Bolehkah Ada Alas Ketika Bersujud ?
Soal:
Ustadz, saya mau bertanya. Ustadz, menurut yang sudah saya
ketahui bahwa sujud dalam shalat bukan berarti kulit kita yang bersentuhan
dengan lantai, jadi kalau pakai cadar tidak apa-apa, tanpa harus melepas
cadarnya. Namun saya tidak bisa menjelaskan masalah ini.
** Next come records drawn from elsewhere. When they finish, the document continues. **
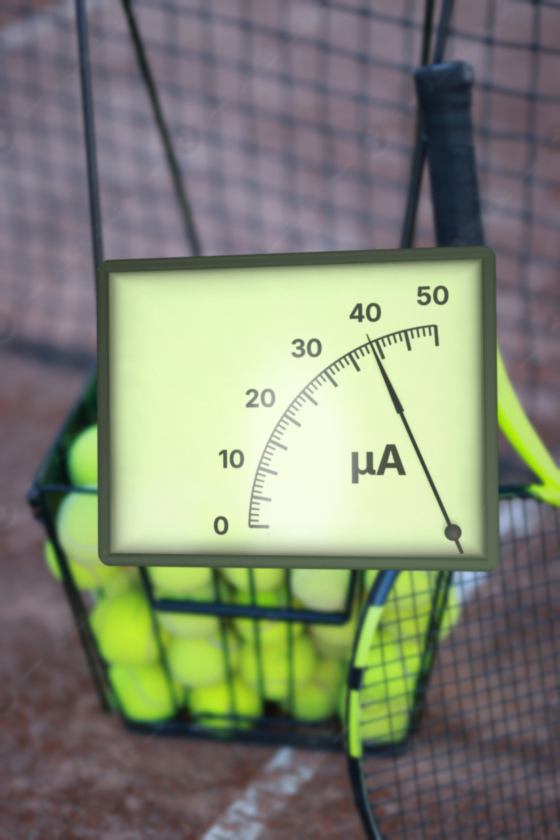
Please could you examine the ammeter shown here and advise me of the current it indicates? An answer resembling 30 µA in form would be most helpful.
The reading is 39 µA
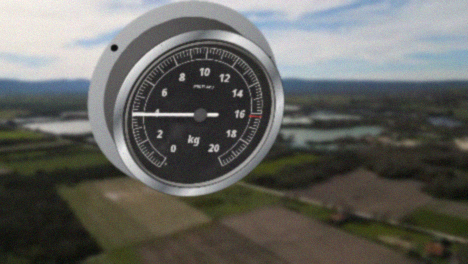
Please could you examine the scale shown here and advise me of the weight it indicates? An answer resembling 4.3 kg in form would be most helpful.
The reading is 4 kg
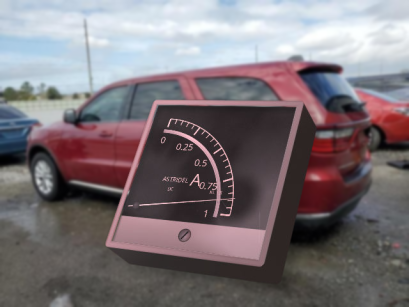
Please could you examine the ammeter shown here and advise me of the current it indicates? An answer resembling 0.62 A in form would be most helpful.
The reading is 0.9 A
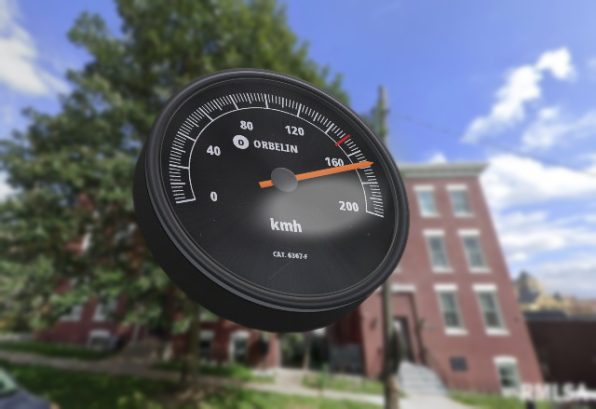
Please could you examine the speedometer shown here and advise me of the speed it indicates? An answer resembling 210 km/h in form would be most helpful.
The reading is 170 km/h
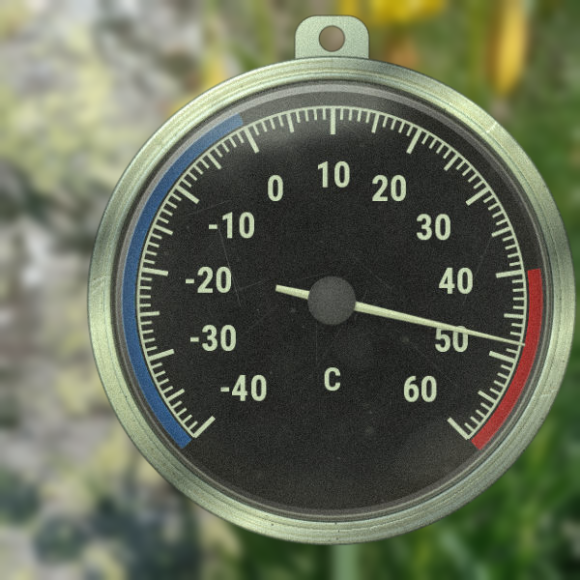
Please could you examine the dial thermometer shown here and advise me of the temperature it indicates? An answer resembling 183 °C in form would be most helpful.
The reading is 48 °C
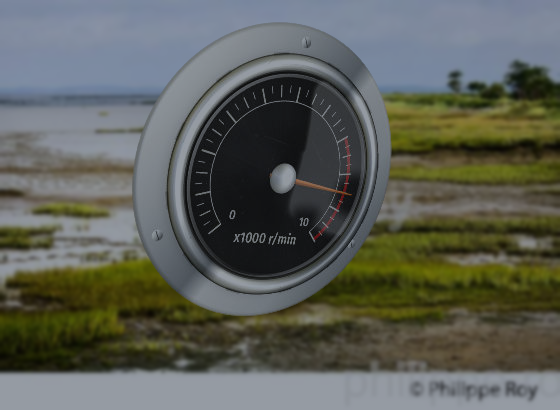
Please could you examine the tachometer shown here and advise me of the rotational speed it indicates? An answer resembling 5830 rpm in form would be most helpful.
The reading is 8500 rpm
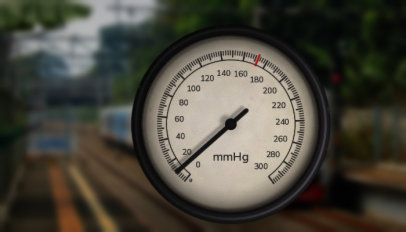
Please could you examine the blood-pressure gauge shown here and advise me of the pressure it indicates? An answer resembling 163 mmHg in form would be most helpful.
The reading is 10 mmHg
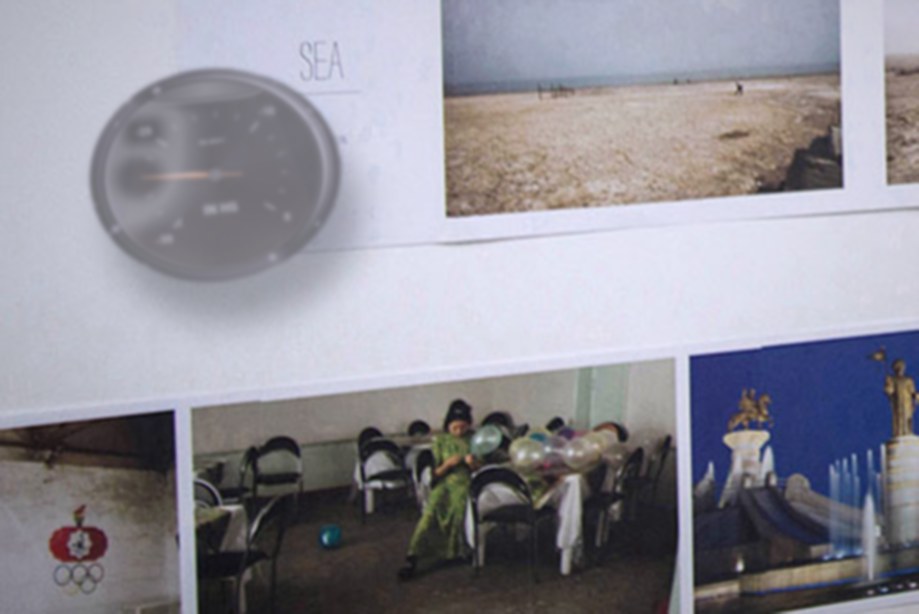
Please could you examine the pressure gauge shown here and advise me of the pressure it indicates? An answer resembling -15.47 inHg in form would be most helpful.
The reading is -24 inHg
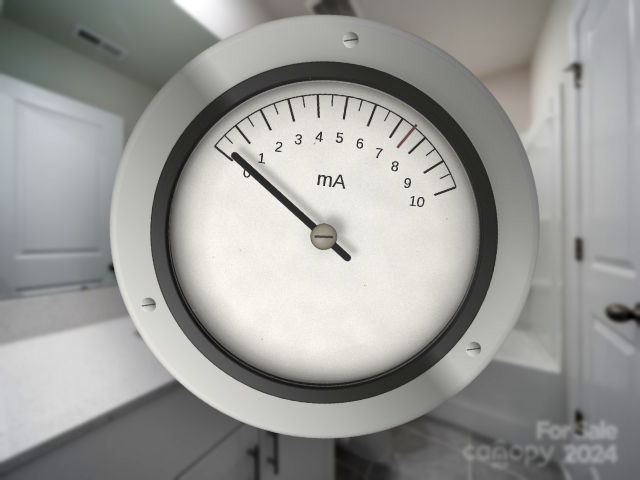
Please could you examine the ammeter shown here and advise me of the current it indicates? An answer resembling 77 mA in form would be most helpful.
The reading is 0.25 mA
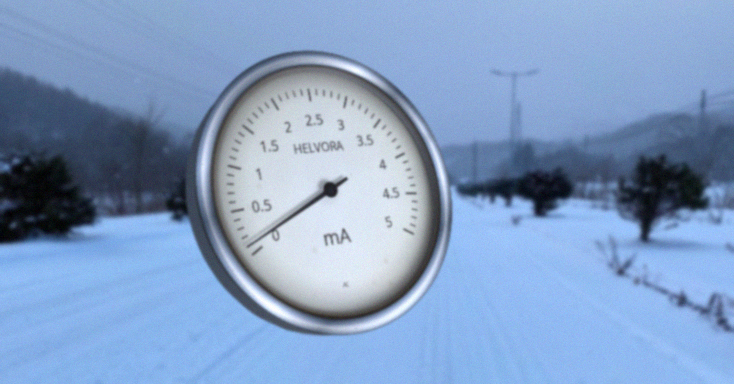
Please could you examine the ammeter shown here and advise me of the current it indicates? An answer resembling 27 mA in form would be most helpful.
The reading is 0.1 mA
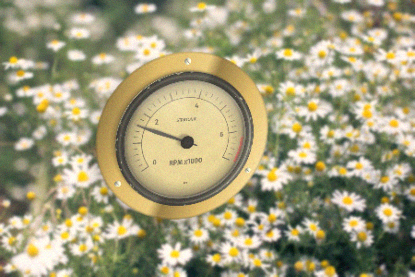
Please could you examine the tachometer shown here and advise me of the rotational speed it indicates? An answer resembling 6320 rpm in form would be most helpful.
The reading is 1600 rpm
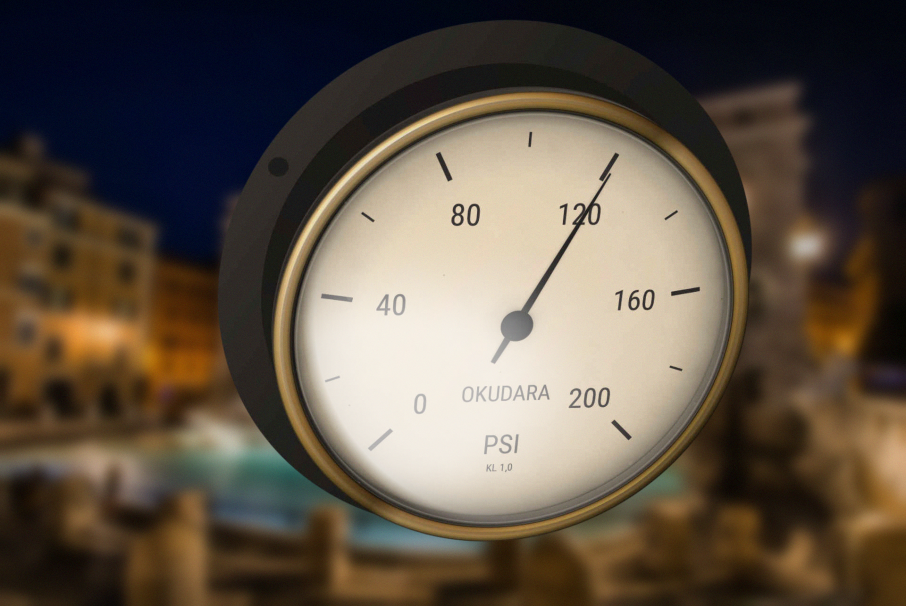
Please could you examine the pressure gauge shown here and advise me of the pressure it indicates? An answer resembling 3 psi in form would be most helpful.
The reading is 120 psi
Pendapat yang rajih,
bagaimana ustadz ? Masalah lain yang ingin saya tanyakan yaitu dalil yang
menjelaskan bahwa makmum tidak boleh mendahului imam dalam shalat ? Pertanyaan
berikutnya tentang sujud yang paha tidak boleh bersentuhan dengan perut.
Jazakumullahu khairan. 6281314308100
Jawab:*)
Kami akan membagi pertanyaan saudara menjadi tiga
pertanyaan:
Pertama, tentang sujud dalam shalat, apakah anggota sujud
harus langsung bersentuhan dengan tanah atau lantai, ataukah boleh terhalang
oleh sesuatu, termasuk cadar ?
Kedua, hukum mendahului gerakan imam dalam shalat.
Ketiga, bagaimana posisi badan dalam sujud, apakah paha
bersentuhan dengan perut atau tidak ?
1. Bolehkah Ada Alas Ketika Bersujud ?
Untuk menjawab pertanyaan pertama, kami simpulkan dari
penjelasan Syaikh Muhammad bin Shalih al-Utsaimin رحمه الله
sebagai berikut: Para Ulama membagi penghalang yang menghalangi antara anggota
sujud dengan tempat sujud ada dua macam:
Pertama: Penghalang yang melekat di badan orang yang
melakukan shalat, seperti baju yang sedang dipakai, sorban yang sedang dipakai
dan yang semisalnya, maka bersujud diatasnya merupakan hal yang makruh jika
tidak ada alasan mendesak untuk melakukannya. Berdasarkan hadits Anas bin Malik
رضي الله عنه yang mengatakan, “Dahulu kami shalat
bersama Rasulullah di saat panas yang menyengat sehingga apabila salah seorang
diantara kami tidak mampu meletakkan keningnya di tanah (karena terlalu panas)
maka dia meletakkan pakaiannya dan sujud diatasnya. ( HR. al-Bukhari no: 385.,
dan Muslim, Syarh an-Nawawi, Khalil ma’mun Syiha, V/123, no- 1406)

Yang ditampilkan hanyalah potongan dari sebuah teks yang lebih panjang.